Glossary

Peptide

Glossary / Peptide
Biochemistry

Peptide — A short chain of amino acids linked by peptide bonds, typically containing 2 to 50 residues. Distinguished from proteins by their shorter length.

Category
Biochemistry
Glossary Section
P

What Is a Peptide?

A peptide is a short chain of amino acids linked by peptide bonds, typically containing 2 to 50 residues. Chains longer than 50 amino acids are generally classified as proteins, though this boundary is not rigid. Peptides serve as hormones, neurotransmitters, growth factors, antimicrobial agents, and signaling molecules throughout biological systems.

Classification by Size

  • Dipeptide: 2 amino acids
  • Tripeptide: 3 amino acids (e.g., GHK, glutathione)
  • Oligopeptide: 2-20 amino acids
  • Polypeptide: 20-50+ amino acids

How Peptides Are Made

Research peptides are manufactured primarily by solid-phase peptide synthesis (SPPS), a chemical process that builds the chain one amino acid at a time on a solid resin support. After synthesis, peptides are cleaved from the resin, purified by HPLC, and characterized by mass spectrometry to confirm identity and purity.

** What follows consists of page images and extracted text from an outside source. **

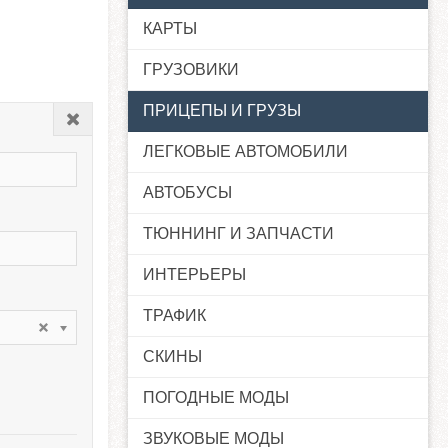
КАРТЫ
ГРУЗОВИКИ
ПРИЦЕПЫ И ГРУЗЫ
Закрыть
ЛЕГКОВЫЕ АВТОМОБИЛИ
АВТОБУСЫ
ТЮННИНГ И ЗАПЧАСТИ
ИНТЕРЬЕРЫ
ТРАФИК
СКИНЫ
ПОГОДНЫЕ МОДЫ
ЗВУКОВЫЕ МОДЫ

Why Peptides Matter in Research

Peptides offer high target specificity, low toxicity, and predictable metabolism compared to small molecule compounds. Their modular structure (composed of interchangeable amino acid units) enables systematic structure-activity relationship studies. The field has produced major therapeutic breakthroughs including insulin, oxytocin, and GLP-1 receptor agonists.

Frequently Asked Questions

What is Peptide?

A short chain of amino acids linked by peptide bonds, typically containing 2 to 50 residues. Distinguished from proteins by their shorter length.

Why is Peptide important in peptide research?

Peptide is a fundamental concept in biochemistry as it relates to peptide science. It directly influences experimental design, compound characterization, and the reliability of research outcomes across biochemistry and molecular biology disciplines.